Au-delà du slogan mobilisateur « le départ du président IBK et de son régime », les leaders du M5 visaient en réalité la restauration de l’autorité de l’État par l’instauration d’une meilleure gouvernance des affaires publiques, la résolution de la crise scolaire qui perdurait, la lutte contre la corruption impliquant les proches du président, et la promotion de la réconciliation, notamment entre Peuls et Dogons, dans le Centre du Mali. Pour les leaders du M5-RFP, ce changement n’était plus possible sous le régime sclérosé de IBK.

D’une manière générale, eu égard à la déliquescence de l’État, à la dégradation de la situation sécuritaire, à la faillite d’une large partie de la classe politique, les Maliens de tout bord (société civile, politiques, citoyens lambda) aspirent à une refondation du système de gouvernance. Les attentes fortes exprimées au cours des réunions et lors des débats radiophoniques et télévisés concernent les réformes institutionnelles et politiques : la révision de la Constitution, la lutte contre l’impunité, l’insécurité, la résolution de la crise scolaire, l’éducation à la citoyenneté, la réforme du système électoral entre autres.

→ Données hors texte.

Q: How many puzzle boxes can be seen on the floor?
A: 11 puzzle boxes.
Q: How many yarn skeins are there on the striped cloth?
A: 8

  • De l’inclusivité du processus de mise en place de la transition

S’agissant de la problématique de l’inclusivité du processus de transition, si les officiers qui ont pris le pouvoir ont rencontré l’ensemble des forces vives, ils ont rencontré seuls la délégation de la CEDEAO pour discuter de la durée de la transition et de sa nature civile ou militaire. Ensuite, la junte a pris la décision unilatérale de publier au Journal officiel un nouvel acte fondamental, sans pour autant suspendre la Constitution de février 1992.

Les réponses de la CEDEAO sont en décalage avec la profondeur de la crise malienne et les réformes substantielles à mettre en place durant la transition

Par ailleurs, pour nombre de Maliens, les réponses de la CEDEAO sont en décalage avec la profondeur de la crise malienne et les réformes substantielles à mettre en place durant la transition. Pour cette raison, les sanctions de la CEDEAO, bien que conformes à son protocole de bonne gouvernance, sont mal perçues. La CEDEAO a d’abord infligé au Mali des sanctions économiques et elle a exigé et obtenu la libération du président IBK. Mais sa demande d’une transition civile a suscité diverses réactions des Maliens.

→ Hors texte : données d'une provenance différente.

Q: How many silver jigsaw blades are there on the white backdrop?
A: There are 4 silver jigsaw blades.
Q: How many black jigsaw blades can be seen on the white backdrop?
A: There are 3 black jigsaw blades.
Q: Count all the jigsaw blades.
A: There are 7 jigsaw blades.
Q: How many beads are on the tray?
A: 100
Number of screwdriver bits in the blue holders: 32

Certains, non seulement fustigent ses sanctions, mais se sont aussi organisés dans le cadre d’un mouvement populaire, dit du 4 septembre, pour réclamer une transition militaire. D’autres, par contre, revendiquent une transition civile tout en demandant la levée des sanctions de la CEDEAO, à l’instar des leaders du M5-RFP. Le paradoxe est que ce qui est perçu par la CEDEAO et les partenaires du Mali comme étant un coup d’État, est vu au niveau national comme un coup de pouce vers un Mali nouveau, dont la gouvernance est à refonder du point de vue des acteurs et de son architecture globale. Néanmoins, les avis des citoyens divergent sur le modèle de transition qui permettra de faire émerger un nouveau cap.